About this task.
In the records that follow, the lines from the one containing "illness | 1.22 |" to the one containing "Page 3 of 7", inclusive, are to be given again exactly.

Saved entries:
================
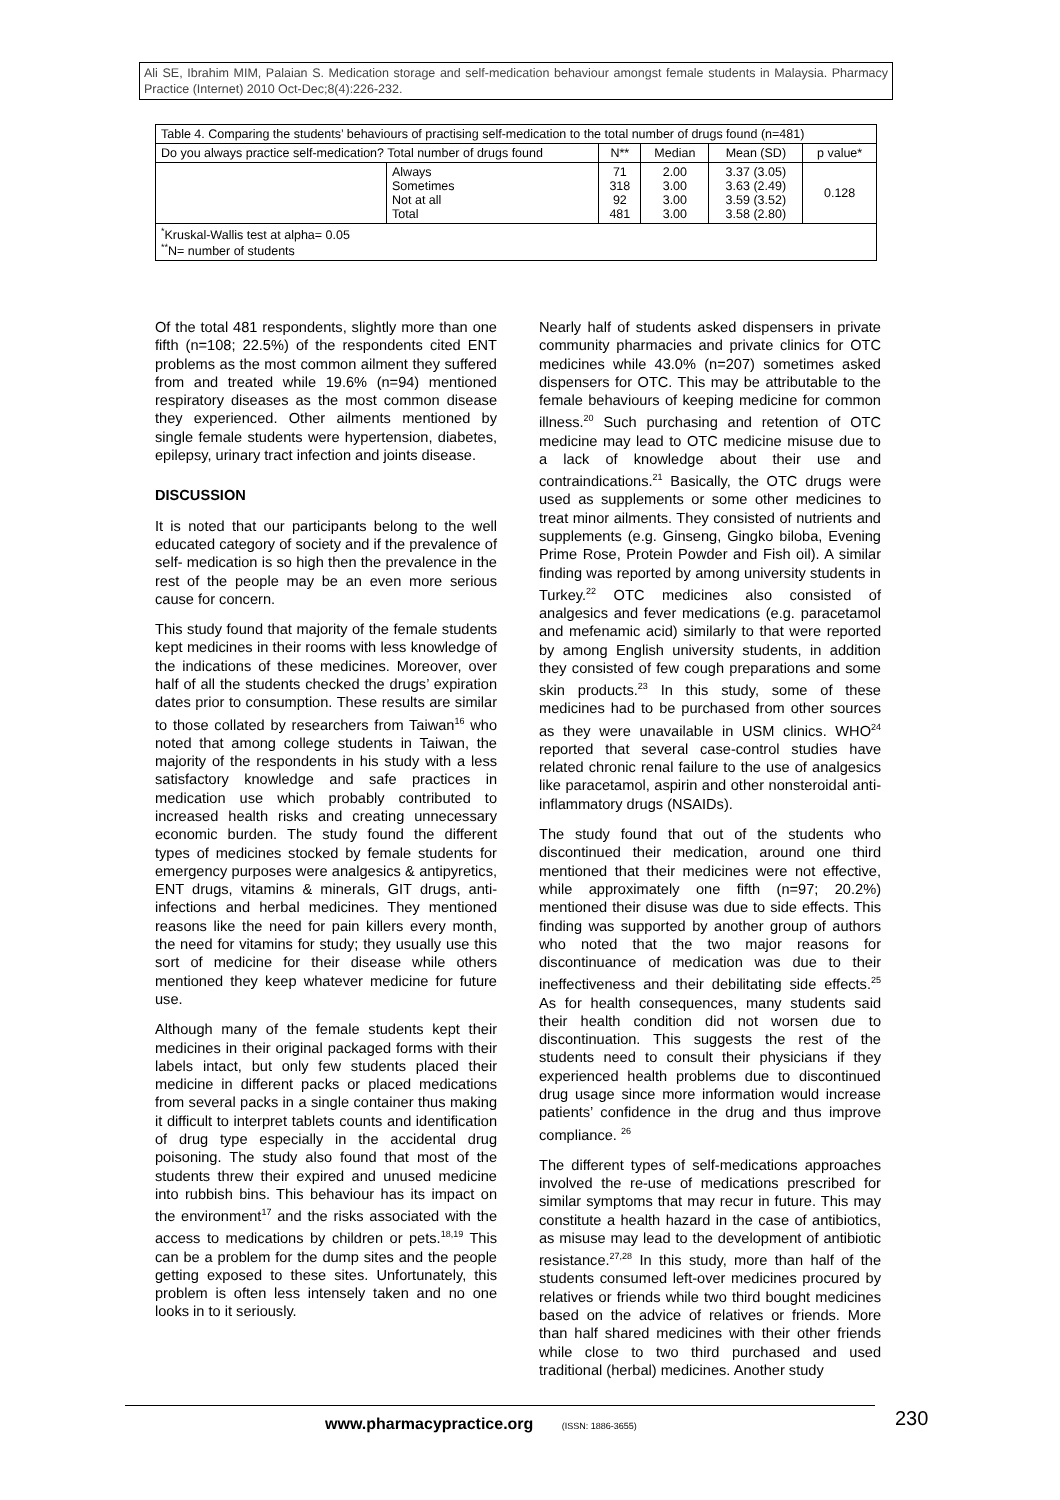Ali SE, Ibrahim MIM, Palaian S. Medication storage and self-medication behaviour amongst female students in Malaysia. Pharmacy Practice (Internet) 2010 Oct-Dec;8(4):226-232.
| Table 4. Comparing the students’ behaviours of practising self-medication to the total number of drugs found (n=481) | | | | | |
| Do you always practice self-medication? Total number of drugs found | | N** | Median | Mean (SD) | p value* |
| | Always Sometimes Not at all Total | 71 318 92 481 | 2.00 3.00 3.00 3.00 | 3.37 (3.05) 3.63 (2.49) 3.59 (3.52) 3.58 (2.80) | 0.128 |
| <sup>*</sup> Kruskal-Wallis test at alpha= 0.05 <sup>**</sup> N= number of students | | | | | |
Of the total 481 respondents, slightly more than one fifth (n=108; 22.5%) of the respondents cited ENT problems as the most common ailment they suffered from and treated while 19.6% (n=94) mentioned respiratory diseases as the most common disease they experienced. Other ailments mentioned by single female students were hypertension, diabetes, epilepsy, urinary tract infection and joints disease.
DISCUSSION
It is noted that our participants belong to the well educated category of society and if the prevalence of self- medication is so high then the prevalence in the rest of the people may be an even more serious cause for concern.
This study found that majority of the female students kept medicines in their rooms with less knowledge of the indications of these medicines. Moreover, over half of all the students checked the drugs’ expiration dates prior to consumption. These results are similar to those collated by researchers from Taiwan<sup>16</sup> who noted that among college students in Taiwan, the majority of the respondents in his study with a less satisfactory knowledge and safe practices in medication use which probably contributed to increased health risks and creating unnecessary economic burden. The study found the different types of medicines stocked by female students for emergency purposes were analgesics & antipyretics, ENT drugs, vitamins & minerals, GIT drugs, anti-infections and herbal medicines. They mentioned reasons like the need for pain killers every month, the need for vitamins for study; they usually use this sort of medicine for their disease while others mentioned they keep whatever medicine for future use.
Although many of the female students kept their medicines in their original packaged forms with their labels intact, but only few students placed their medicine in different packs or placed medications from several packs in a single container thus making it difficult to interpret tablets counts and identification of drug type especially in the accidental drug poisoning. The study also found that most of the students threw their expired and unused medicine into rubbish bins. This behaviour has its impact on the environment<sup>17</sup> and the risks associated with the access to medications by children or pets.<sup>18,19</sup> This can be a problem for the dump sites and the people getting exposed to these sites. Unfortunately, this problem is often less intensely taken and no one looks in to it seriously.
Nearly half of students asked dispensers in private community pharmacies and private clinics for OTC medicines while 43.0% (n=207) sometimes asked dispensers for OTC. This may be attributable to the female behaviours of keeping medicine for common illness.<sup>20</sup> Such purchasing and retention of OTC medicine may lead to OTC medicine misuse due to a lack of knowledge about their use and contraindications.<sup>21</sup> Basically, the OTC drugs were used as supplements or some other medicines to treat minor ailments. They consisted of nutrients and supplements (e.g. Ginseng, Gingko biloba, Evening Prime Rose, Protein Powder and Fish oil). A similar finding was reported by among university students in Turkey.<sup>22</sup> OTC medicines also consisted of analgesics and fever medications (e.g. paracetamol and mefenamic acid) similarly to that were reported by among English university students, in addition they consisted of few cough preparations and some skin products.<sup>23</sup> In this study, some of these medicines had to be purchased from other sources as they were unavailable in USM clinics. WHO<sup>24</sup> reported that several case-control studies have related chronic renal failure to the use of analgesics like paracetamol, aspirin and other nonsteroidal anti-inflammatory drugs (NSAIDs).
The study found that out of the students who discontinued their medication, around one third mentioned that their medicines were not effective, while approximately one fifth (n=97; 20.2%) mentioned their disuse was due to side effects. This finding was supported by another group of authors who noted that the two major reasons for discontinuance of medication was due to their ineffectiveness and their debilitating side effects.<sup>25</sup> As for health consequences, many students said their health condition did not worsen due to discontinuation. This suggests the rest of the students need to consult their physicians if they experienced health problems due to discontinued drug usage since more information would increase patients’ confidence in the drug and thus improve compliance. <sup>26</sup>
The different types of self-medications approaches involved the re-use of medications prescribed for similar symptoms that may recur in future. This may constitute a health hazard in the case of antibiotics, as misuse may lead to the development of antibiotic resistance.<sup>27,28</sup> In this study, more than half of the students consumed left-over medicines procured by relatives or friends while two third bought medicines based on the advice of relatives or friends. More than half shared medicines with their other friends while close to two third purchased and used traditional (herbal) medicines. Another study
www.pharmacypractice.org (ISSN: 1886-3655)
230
================
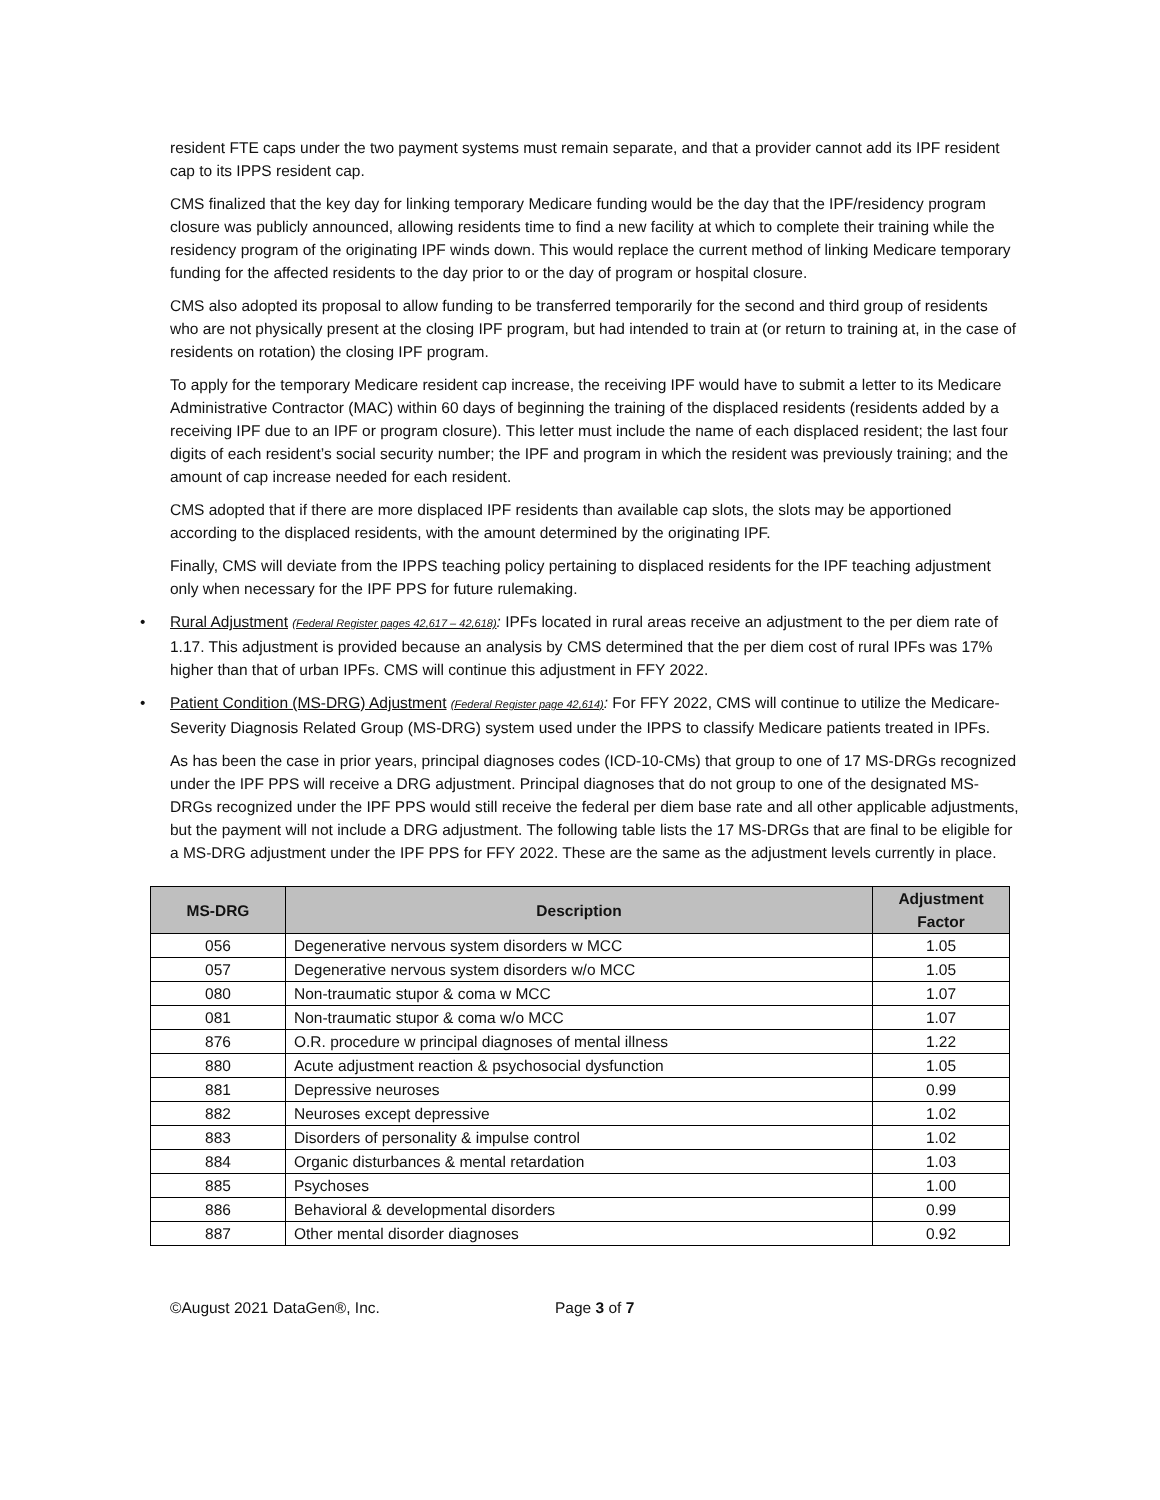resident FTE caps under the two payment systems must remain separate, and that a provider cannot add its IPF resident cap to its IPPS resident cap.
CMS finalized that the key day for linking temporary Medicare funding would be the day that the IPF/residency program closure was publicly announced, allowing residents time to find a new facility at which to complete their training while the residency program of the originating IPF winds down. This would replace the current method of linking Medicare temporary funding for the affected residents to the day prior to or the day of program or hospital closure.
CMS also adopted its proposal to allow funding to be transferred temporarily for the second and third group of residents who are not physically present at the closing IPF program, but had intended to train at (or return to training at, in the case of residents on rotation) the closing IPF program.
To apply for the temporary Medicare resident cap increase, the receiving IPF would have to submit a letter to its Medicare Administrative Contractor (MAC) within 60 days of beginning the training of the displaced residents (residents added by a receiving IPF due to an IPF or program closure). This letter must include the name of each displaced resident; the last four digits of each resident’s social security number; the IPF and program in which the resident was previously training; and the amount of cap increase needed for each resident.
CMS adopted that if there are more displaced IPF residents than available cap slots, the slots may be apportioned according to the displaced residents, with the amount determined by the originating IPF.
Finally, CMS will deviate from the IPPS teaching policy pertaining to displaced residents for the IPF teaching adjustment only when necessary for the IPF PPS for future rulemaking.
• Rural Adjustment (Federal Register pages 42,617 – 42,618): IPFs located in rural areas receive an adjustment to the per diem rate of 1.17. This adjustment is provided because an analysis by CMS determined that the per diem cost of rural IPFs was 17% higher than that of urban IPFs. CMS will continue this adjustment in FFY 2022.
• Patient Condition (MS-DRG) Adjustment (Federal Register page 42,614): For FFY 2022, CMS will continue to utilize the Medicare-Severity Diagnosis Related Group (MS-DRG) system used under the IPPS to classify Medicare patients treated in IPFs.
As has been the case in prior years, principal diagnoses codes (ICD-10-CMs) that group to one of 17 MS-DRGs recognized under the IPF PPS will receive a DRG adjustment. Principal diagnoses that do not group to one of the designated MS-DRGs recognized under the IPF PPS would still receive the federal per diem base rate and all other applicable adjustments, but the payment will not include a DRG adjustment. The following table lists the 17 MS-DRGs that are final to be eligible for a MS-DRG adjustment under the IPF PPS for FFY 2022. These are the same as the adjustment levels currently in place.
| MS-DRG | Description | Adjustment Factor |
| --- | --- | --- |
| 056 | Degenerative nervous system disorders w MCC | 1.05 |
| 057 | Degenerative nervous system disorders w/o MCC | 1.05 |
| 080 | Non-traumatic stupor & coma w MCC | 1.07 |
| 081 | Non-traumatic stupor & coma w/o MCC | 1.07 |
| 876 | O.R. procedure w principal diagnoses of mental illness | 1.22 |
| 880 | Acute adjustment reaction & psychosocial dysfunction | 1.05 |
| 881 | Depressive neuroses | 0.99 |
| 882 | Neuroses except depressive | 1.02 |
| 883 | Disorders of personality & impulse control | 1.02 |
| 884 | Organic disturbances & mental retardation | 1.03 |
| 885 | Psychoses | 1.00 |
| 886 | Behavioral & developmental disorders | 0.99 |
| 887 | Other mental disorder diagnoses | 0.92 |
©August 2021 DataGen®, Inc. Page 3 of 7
================
Completed exercise.
| 876 | O.R. procedure w principal diagnoses of mental illness | 1.22 |
| 880 | Acute adjustment reaction & psychosocial dysfunction | 1.05 |
| 881 | Depressive neuroses | 0.99 |
| 882 | Neuroses except depressive | 1.02 |
| 883 | Disorders of personality & impulse control | 1.02 |
| 884 | Organic disturbances & mental retardation | 1.03 |
| 885 | Psychoses | 1.00 |
| 886 | Behavioral & developmental disorders | 0.99 |
| 887 | Other mental disorder diagnoses | 0.92 |
©August 2021 DataGen®, Inc. Page 3 of 7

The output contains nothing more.